Nach den Zahlen vom Donnerstag ist die unangefochtene Nummer eins unverändert Tenet", der sein sechstes Wochenende mit 10.000 Zuschauern und 100.000 Euro Boxoffice startet. Bis Sonntag sollten etwa 100.000 Kinogänger möglich sein. "Tenet" würde dann auch nach gesamten Besucherzahlen an Nightlife" vorbeiziehen und wäre dann zweitmeistgesehener Kinofilm des Jahres. After Truth" holte sich auf Platz drei knapp 5000 Zuschauer und 40.000 Euro Kasse. Der zweitgrößte Kinohit der Nach-Lockdown-Zeit steuert auf ein fünftes Wochenende im 50.000-Zuschauer-Bereich zu. Auf Platz vier geht Gott, du kannst ein Arsch sein!" ins Rennen. Der Film von André Erkau zählte gestern in 422 Kinos 4500 Kinogänger und setzte knapp 40.000 Euro um. Für das Gesamtwochenende scheinen 45.000 Besucher möglich. Die Top fünf beschließt New Mutants", der sein viertes Wochenende mit 2100 verkauften Tickets und 18.000 Euro beginnt.

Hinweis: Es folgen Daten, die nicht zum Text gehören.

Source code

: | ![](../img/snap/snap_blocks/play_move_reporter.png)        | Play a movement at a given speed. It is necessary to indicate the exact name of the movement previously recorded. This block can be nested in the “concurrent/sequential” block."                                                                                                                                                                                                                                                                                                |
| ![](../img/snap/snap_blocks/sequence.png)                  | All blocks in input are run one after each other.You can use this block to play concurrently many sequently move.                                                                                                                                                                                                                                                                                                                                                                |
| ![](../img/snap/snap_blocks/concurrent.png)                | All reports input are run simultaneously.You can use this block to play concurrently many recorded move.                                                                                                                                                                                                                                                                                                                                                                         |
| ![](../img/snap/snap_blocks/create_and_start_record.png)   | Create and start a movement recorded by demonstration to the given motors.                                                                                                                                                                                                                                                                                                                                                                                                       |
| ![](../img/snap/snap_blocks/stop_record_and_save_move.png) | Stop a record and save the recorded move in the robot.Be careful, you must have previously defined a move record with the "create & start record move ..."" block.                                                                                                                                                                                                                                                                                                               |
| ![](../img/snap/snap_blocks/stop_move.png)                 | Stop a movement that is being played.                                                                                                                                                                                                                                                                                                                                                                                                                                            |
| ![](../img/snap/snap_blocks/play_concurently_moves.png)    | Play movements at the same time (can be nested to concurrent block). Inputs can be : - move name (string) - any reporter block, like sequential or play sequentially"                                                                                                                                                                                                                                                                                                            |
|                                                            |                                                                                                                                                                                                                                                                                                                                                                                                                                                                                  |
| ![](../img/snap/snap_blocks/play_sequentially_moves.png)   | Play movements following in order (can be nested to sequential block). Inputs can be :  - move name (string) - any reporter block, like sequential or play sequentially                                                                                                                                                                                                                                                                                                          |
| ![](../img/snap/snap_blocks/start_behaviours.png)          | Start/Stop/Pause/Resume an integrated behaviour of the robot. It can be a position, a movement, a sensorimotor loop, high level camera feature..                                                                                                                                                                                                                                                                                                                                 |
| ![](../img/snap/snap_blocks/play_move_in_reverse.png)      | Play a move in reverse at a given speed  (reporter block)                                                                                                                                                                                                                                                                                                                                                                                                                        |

Gerade noch in die Top Ten schaffte es gestern Enfant terrible" von Oskar Roehler. Der Eröffnungsfilm des Filmfest Hamburg, der zur Sélection officielle des Festival de Cannes zählt, wurde in 71 Kinos von 680 Besuchern gesehen und konnte 5800 Euro umsetzen. Auf dem zwölften Rang lief der Berlinale-Hit "Niemals selten manchmal immer" an, der in 77 Kinos bei 750 Zuschauern auf ein Boxoffice von 5650 Euro kam. Die Misswahl - Der Beginn einer Revolution", der letzte Film, der in Deutschland von Entertainment One ins Kino gebracht wird, lief an auf Platz 15 mit 400 Kinogängern und 3500 Euro Umsatz in 102 Kinos.